Write the next part of the text on oil and gas accounting policies, starting right after its last sentence.
-- start of Text --
Unproved properties are assessed at least annually to determine whether they have been impaired. Individually significant properties are assessed for impairment on a property-by-property basis, while individually insignificant unproved leasehold costs may be assessed in the aggregate. If unproved leasehold costs are found to be impaired, an impairment allowance is provided and a loss is recognized in the consolidated statement of operations.

Depreciation, Depletion and Amortization —DD&A of capitalized costs of proved oil and natural gas properties is computed using the unit-of-production method based upon estimated proved reserves. Assets are grouped for DD&A on the basis of reasonable aggregation of properties with a common geological structural feature or stratigraphic condition, such as a reservoir or field. The reserve base used to calculate DD&A for leasehold acquisition costs and the cost to acquire proved properties is the sum of proved developed reserves and PUDs. The reserve base used to calculate DD&A for lease and well equipment costs, which include development costs and successful exploration drilling costs, includes only proved developed reserves.

Revenue Recognition

We recognize oil, natural gas and natural gas liquids revenues when products are delivered at a fixed or determinable price, title has transferred and collectability is reasonably assured. We use the sales method of accounting for recognition of natural gas imbalances.
-- end of Text --
-- start of Rows --
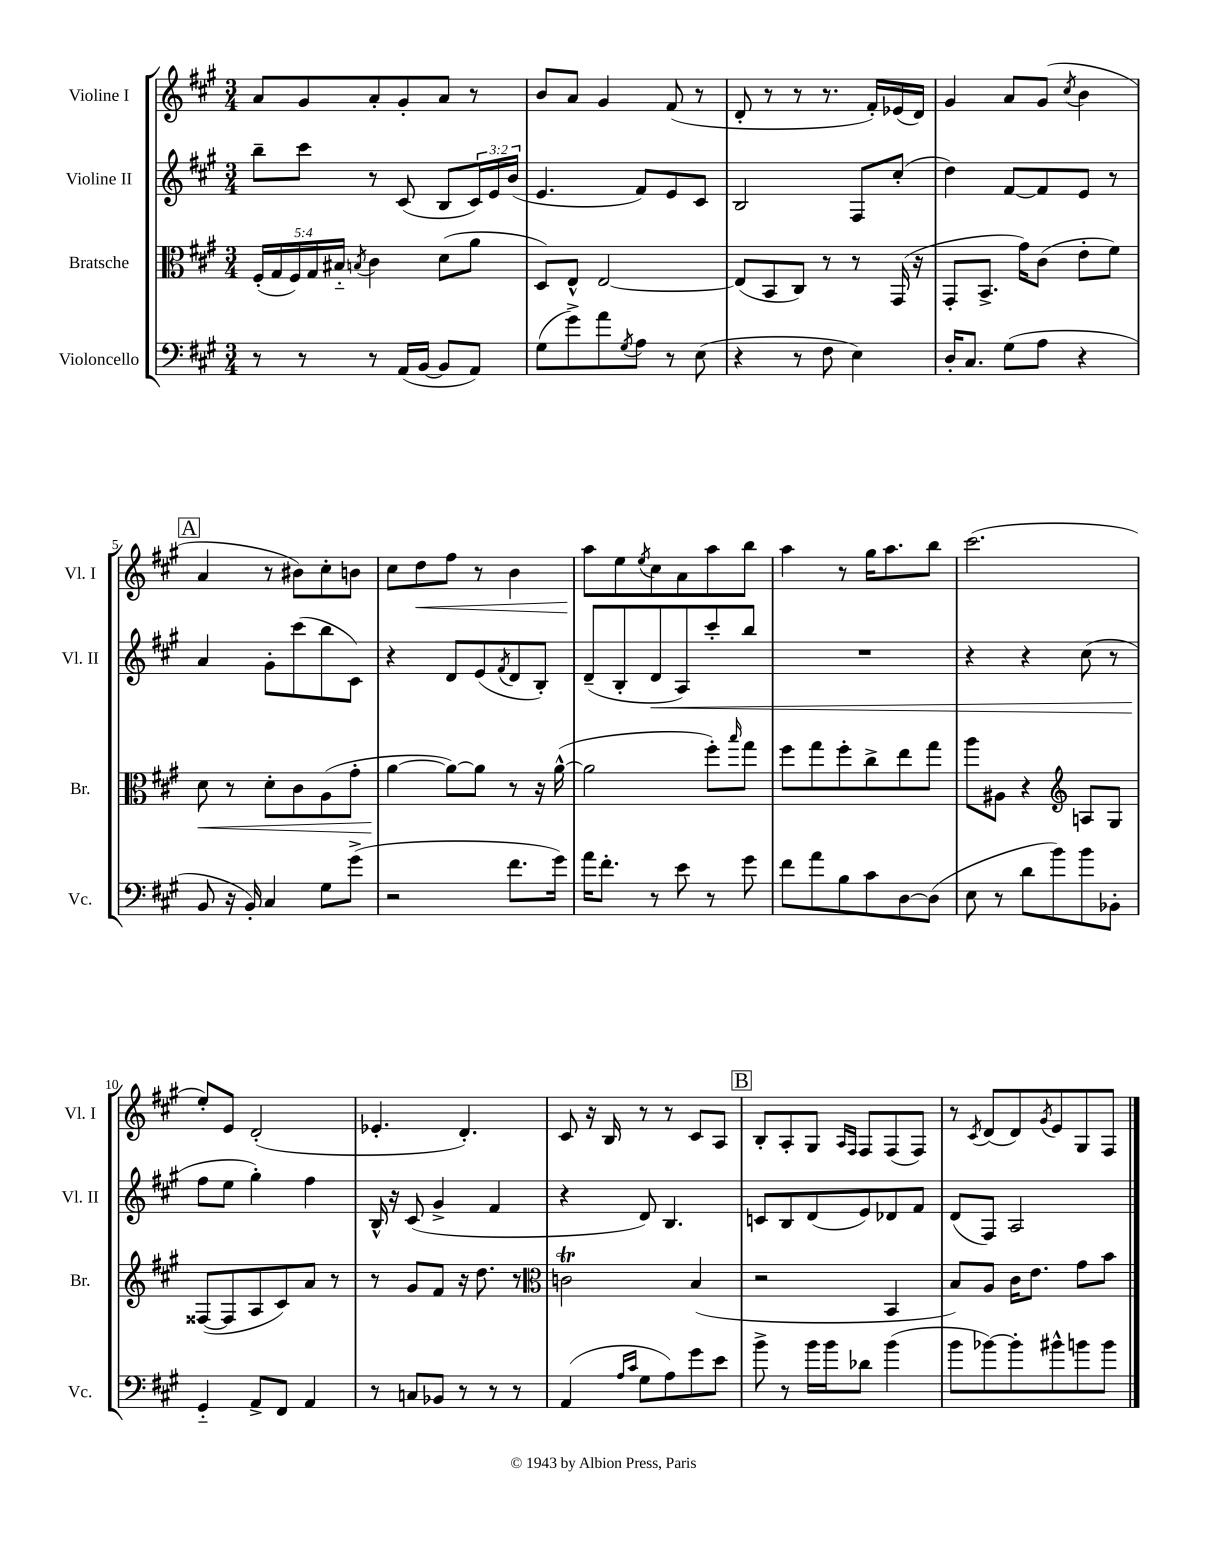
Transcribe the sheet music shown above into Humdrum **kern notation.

**kern	**kern	**dynam	**kern	**dynam	**kern	**dynam
*part4	*part3	*part3	*part2	*part2	*part1	*part1
*staff4	*staff3	*staff3	*staff2	*staff2	*staff1	*staff1
*I"Violoncello	*I"Bratsche	*	*I"Violine II	*	*I"Violine I	*
*I'Vc.	*I'Br.	*	*I'Vl. II	*	*I'Vl. I	*
*clefF4	*clefC3	*	*clefG2	*	*clefG2	*
*k[f#c#g#]	*k[f#c#g#]	*	*k[f#c#g#]	*	*k[f#c#g#]	*
*M3/4	*M3/4	*	*M3/4	*	*M3/4	*
=1	=1	=1	=1	=1	=1	=1
8r	(20F#'/LL	.	8bb~\L	.	8a/L	.
.	20G#/	.	.	.	.	.
.	20F#/)	.	.	.	.	.
8r	.	.	8ccc#\J	.	8g#/	.
.	20G#/	.	.	.	.	.
.	20B#X/JJ	.	.	.	.	.
.	8qBn/	.	.	.	.	.
8r	4c#\	.	8r	.	8a'/	.
(16AA/LL	.	.	(8c#/	.	8g#'/	.
[16BB/JJ	.	.	.	.	.	.
8BB/L]	(8d\L	.	8B/L	.	8a/J	.
8AA/J)	8a\J	.	24c#/L)	.	8r	.
.	.	.	24e/	.	.	.
.	.	.	(24b/JJ	.	.	.
=2	=2	=2	=2	=2	=2	=2
(8G#\L	8D/L)	.	4.e/	.	8b/L	.
8g#^\)	8E^^/J	.	.	.	8a/J	.
8a\	[2E/	.	.	.	4g#/	.
8qG#/	.	.	.	.	.	.
8A\J	.	.	8f#/L)	.	.	.
8r	.	.	8e/	.	(8f#/	.
(8E\	.	.	8c#/J	.	8r	.
=3	=3	=3	=3	=3	=3	=3
4r	(8E/L]	.	2B/	.	8d'/	.
.	8BB/	.	.	.	8r	.
8r	8C#/J)	.	.	.	8r	.
8F#\	8r	.	.	.	8.r	.
4E\)	8r	.	8F#/L	.	.	.
.	.	.	.	.	16f#'/LL)	.
.	(16GG#/	.	(8cc#'/J	.	(16e-X/	.
.	16r	.	.	.	16d/JJ)	.
=4	=4	=4	=4	=4	=4	=4
16D'/KL	8GG#'/L	.	4dd\)	.	4g#/	.
8.C#/J	.	.	.	.	.	.
.	8.BB^/J	.	.	.	.	.
(8G#\L	.	.	[8f#/L	.	8a/L	.
.	16g#\KL)	.	.	.	.	.
8A\J	(8c#\J	.	8f#/]	.	(8g#/J	.
.	.	.	.	.	8qcc#/	.
4r	8e'\L	.	8e/J	.	4b\	.
.	8f#\J)	.	8r	.	.	.
!!LO:LB:g=z
!!LO:REH:place=s1:t=A
=5	=5	=5	=5	=5	=5	=5
!	!	!LO:HP:b	!	!	!	!
8BB/	8d\	<	4a/	.	4a/	.
16r	8r	.	.	.	.	.
16BB'/)	.	.	.	.	.	.
4C#/	8d'\L	.	8g#'\L	.	8r	.
.	8c#\	.	(8ccc#\	.	8b#X\L)	.
8G#\L	(8A\	.	8bb\	.	8cc#'\	.
(8g#^\J	8g#'\J	.	8c#\J)	.	8bn\J	.
=6	=6	=6	=6	=6	=6	=6
2r	[4a\	.	4r	.	8cc#\L	.
!	!	!	!	!	!	!LO:HP:b
.	.	.	.	.	8dd\	<
.	8a\L_)	[	8d/L	.	8ff#\J	.
.	8a\J]	.	(8e/	.	8r	.
.	.	.	8qf#/	.	.	.
8.f#\L	8r	.	8d/	.	4b\	.
.	16r	.	8B'/J)	.	.	.
16g#\Jk)	([16a^^\	.	.	.	.	.
=7	=7	=7	=7	=7	=7	=7
16a\KL	2a\]	.	(8d~/L	.	8aa\L	.
8.f#'\J	.	.	.	.	.	.
.	.	.	8B'/	.	8ee\	[
.	.	.	.	.	8qee/	.
!	!	!	!	!LO:HP:b	!	!
8r	.	.	8d/	<	8cc#\	.
8e\	.	.	8A/)	.	8a\	.
8r	8ff#'\L)	.	8ccc#'/	.	8aa\	.
.	16qqbb/	.	.	.	.	.
8g#\	8gg#\J	.	8bb/J	.	8bb\J	.
=8	=8	=8	=8	=8	=8	=8
8f#\L	8ff#\L	.	2.r	.	4aa\	.
8a\	8gg#\	.	.	.	.	.
8B\	8ff#'\	.	.	.	8r	.
8c#\	8cc#^\	.	.	.	16gg#\KL	.
.	.	.	.	.	8.aa\	.
[8D\	8ee\	.	.	.	.	.
(8D\J]	8gg#\J	.	.	.	8bb\J	.
=9	=9	=9	=9	=9	=9	=9
8E\	8aa\L	.	4r	.	(2.ccc#\	.
8r	8A#X\J	.	.	.	.	.
8d\L	4r	.	4r	.	.	.
8b\)	.	.	.	.	.	.
*	*clefG2	*	*	*	*	*
8b\	8An/L	.	(8cc#\	.	.	.
8BB-X'\J	8G#/J	.	8r	.	.	.
!!LO:LB:g=z
=10	=10	=10	=10	=10	=10	=10
4GG#/	([8F##X/L	.	8ff#\L	.	8ee'/L)	.
.	8F##/]	.	8ee\J	[	8e/J	.
8AA^/L	8A/	.	4gg#'\)	.	(2d'/	.
8FF#/J	8c#/)	.	.	.	.	.
4AA/	8a/J	.	4ff#\	.	.	.
.	8r	.	.	.	.	.
=11	=11	=11	=11	=11	=11	=11
8r	8r	.	16B^^/	.	4.e-X'/	.
.	.	.	16r	.	.	.
8Cn/L	8g#/L	.	(8c#/	.	.	.
8BB-X/J	8f#/J	.	4g#^/	.	.	.
8r	16r	.	.	.	4.d'/)	.
.	8.dd\	.	.	.	.	.
8r	.	.	4f#/	.	.	.
8r	8r	.	.	.	.	.
=12	=12	=12	=12	=12	=12	=12
*	*clefC3	*	*	*	*	*
(4AA/	2cnT\	.	4r	.	8c#/	.
.	.	.	.	.	16r	.
.	.	.	.	.	16B/	.
16qqA/LL	.	.	.	.	.	.
16qqc#/JJ	.	.	.	.	.	.
8G#\L	.	.	8d/)	.	8r	.
8A\)	.	.	4.B/	.	8r	.
8g#\	(4B/	.	.	.	8c#/L	.
8e\J	.	.	.	.	8A/J	.
!!LO:REH:place=s1:t=B
=13	=13	=13	=13	=13	=13	=13
8b^\	2r	.	8cn/L	.	8B'/L	.
8r	.	.	8B/	.	8A'/	.
16b\LL	.	.	(8d/	.	8G#/J	.
16b\J	.	.	.	.	.	.
.	.	.	.	.	16qqA/LL	.
.	.	.	.	.	16qqF#/JJ	.
8d-X\J	.	.	8e/)	.	8F#/L	.
(4b\	4BB/	.	8d-X/	.	(8F#/	.
.	.	.	8f#/J	.	8F#/J)	.
=14	=14	=14	=14	=14	=14	=14
8b\L	8B/L)	.	(8d/L	.	8r	.
.	.	.	.	.	8qc#/	.
[8b-X\)	8A/J	.	8F#/J)	.	(8d/L	.
8b-'\]	16c#\KL	.	2A/	.	8d/)	.
.	8.e\J	.	.	.	.	.
.	.	.	.	.	8qg#/	.
8b#X^^\	.	.	.	.	8e/	.
8bn\	8g#\L	.	.	.	8G#/	.
8b\J	8b\J	.	.	.	8F#/J	.
==	==	==	==	==	==	==
*-	*-	*-	*-	*-	*-	*-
-- end of Rows --
Task answer |
Derivative Financial Instruments

We use derivative contracts to hedge the effects of fluctuations in the prices of oil, natural gas and natural gas liquids. We account for such derivative instruments in accordance with ASC 815, Derivatives and Hedging , which establishes accounting and disclosure requirements for derivative instruments and requires them to be measured at fair value and recorded as assets or liabilities in the consolidated balance sheets.

Under ASC 815, hedge accounting is used to defer recognition of unrealized changes in the fair value of such financial instruments, for those contracts which qualify as fair value or cash flow hedges, as defined in the guidance. Historically, we have not designated any of our derivative contracts as fair value or cash flow hedges.

Accordingly, the changes in fair value of the contracts are included in earnings as “Gain (loss) on derivative contracts.” Cash flows from settlements of derivative contracts are classified as operating cash flows.

Income Taxes

We have elected under the Code provisions to be treated as individual partnerships for tax purposes. Accordingly, items of income, expense, gains and losses flow through to the partners and are taxed at the partner level. Accordingly, no tax provision for federal operations taxes is included in the consolidated financial statements.

We are subject to the Texas margin tax, which is considered a state income tax and is included in “Provision for state income tax” on the consolidated statement of operations. We record state income tax (current and deferred) based on taxable income as defined under the rules for the margin tax.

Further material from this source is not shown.